Paul Giamatti: (Lacht) Nein. Die Frau, die mein Make-up machte, bat mich und Dom: Wenn ihr Euch vielleicht nur alle zwei Tage richtig waschen könntet...? Das sieht man – wir sehen etwas speckig aus, was aber auch sehr wie in den Filmen der ’70er wirkt. Zum Geruch... Es heißt: Wenn man bei Shakespeare einen König spielt, dann spielen eigentlich alle um einen durch ihre Reaktionen die Königsrolle. Ich musste nicht nach Fisch riechen – alle um mich mussten so tun, als würde ich nach Fisch riechen. Paul selbst ist das ja eh gewohnt, und er kann nichts dagegen tun. Neulich kam nach einer Vorführung mit Q&A jemand zu mir und meinte, seine Schwiegermutter leide tatsächlich an Trimethylaminurie. Und sie fühlte sich sehr berührt und bestätigt dadurch, dass mal jemand in einem Film diese Krankheit hat.
artechock: Gab es für Sie irgendein Detail, das der Schlüssel war zur Rolle des Paul?
Paul Giamatti: Da war so viel, das einem das Drehbuch [von David Hemingson] angeboten hat! Es ist sehr detailliert. Die Drehbücher zu Alexanders Filmen sind sehr literarisch. Mit jedem Lesen entdeckt man in ihnen mehr und mehr und mehr. Aber es gab eine Sache, auf die ich sehr insistiert habe: Die Jacke, die ich im Film trage, ist sehr spezifisch, und ich habe sehr darauf beharrt, genau so eine zu bekommen. Weil all die Akademiker und Intellektuellen in meiner Kindheit diese Jacken trugen. Alexander hatte eigentlich eine andere Vorstellung fürs Kostüm – aber ich habe darauf bestanden: Nein, ich brauche genau diese Jacke, sonst ist das nicht der richtige Typ Mensch. Vielleicht war das mein Zugang...
artechock: Im Netz ging unlängst ein Foto von Ihnen viral, wie Sie nach der Verleihung mit Ihrem Golden Globe in einer In-N-Out Burgerketten-Filiale sitzen. Wie war das für Sie?
Paul Giamatti: Das war seltsam. Und interessant. Ich hab keine Ahnung, warum manche Dinge viral gehen und andere nicht. Ich finde das faszinierend. Warum war gerade DAS so eine Sache...?
artechock: Weil es so schön ans Ende von Sideways erinnert hat?
Paul Giamatti: Möglich. Aber ob die Person, die das Foto gemacht hat, daran dachte? Ich mag einfach den Laden, und ich hatte Hunger... Es war das erste Mal, dass mir so etwas passiert ist. Drum fand ich’s interessant. Andauernd so exponiert zu sein, wäre nichts für mich.
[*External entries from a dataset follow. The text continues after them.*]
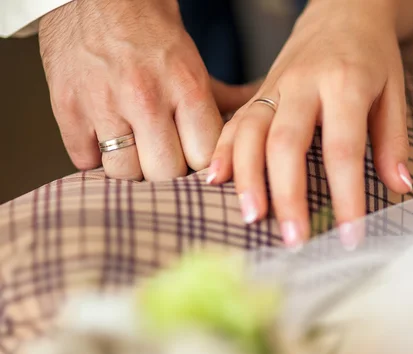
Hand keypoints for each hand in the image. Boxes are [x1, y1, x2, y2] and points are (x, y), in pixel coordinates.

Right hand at [38, 0, 252, 180]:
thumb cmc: (148, 28)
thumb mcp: (192, 62)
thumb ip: (219, 97)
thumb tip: (252, 113)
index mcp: (186, 87)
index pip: (204, 158)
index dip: (201, 165)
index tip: (194, 160)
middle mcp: (145, 98)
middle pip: (165, 173)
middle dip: (167, 170)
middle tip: (164, 156)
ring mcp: (102, 104)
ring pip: (123, 173)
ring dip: (130, 166)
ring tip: (133, 147)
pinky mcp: (67, 109)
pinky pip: (85, 161)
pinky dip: (95, 155)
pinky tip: (104, 136)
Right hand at [207, 0, 411, 248]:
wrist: (341, 13)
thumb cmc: (372, 56)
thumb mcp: (394, 91)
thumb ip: (394, 140)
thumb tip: (399, 188)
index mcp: (345, 83)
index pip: (343, 149)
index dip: (347, 196)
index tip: (351, 236)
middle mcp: (303, 84)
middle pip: (287, 144)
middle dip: (288, 195)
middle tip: (294, 239)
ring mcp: (275, 87)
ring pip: (251, 133)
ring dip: (248, 178)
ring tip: (251, 218)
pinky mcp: (258, 92)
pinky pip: (233, 122)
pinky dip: (221, 151)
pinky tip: (215, 181)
Keine Ahnung, wie die Leute das machen, denen es dauernd so geht.
artechock: Auch wenn er das zu kaschieren versucht – Paul Hunham ist definitiv nicht zufrieden mit dem, was er erreicht hat... Wie würden Sie Erfolg im Leben definieren?
Paul Giamatti: Er ist unerfüllt, denke ich. Er macht nichts Kreatives. Ich glaube man fühlt sich erfolgreicher, wenn man etwas Eigenes machen kann – und nicht anderer Leute Vorstellung verpflichtet ist, was man zu tun habe. Er ist im Grunde eine kreative Person – und kann das nicht ausleben. Hätte er kreativ sein können, wäre er wohl glücklicher. Ob erfolgreicher, weiß ich nicht – aber er wäre glücklicher.
artechock: Sind Sie denn ein glücklicher Mensch...?
Paul Giamatti: Ich bin ein halbwegs glücklicher Mensch. [»Happy-ish«] (Lacht) Ein halbwegs glücklicher Mensch, ja.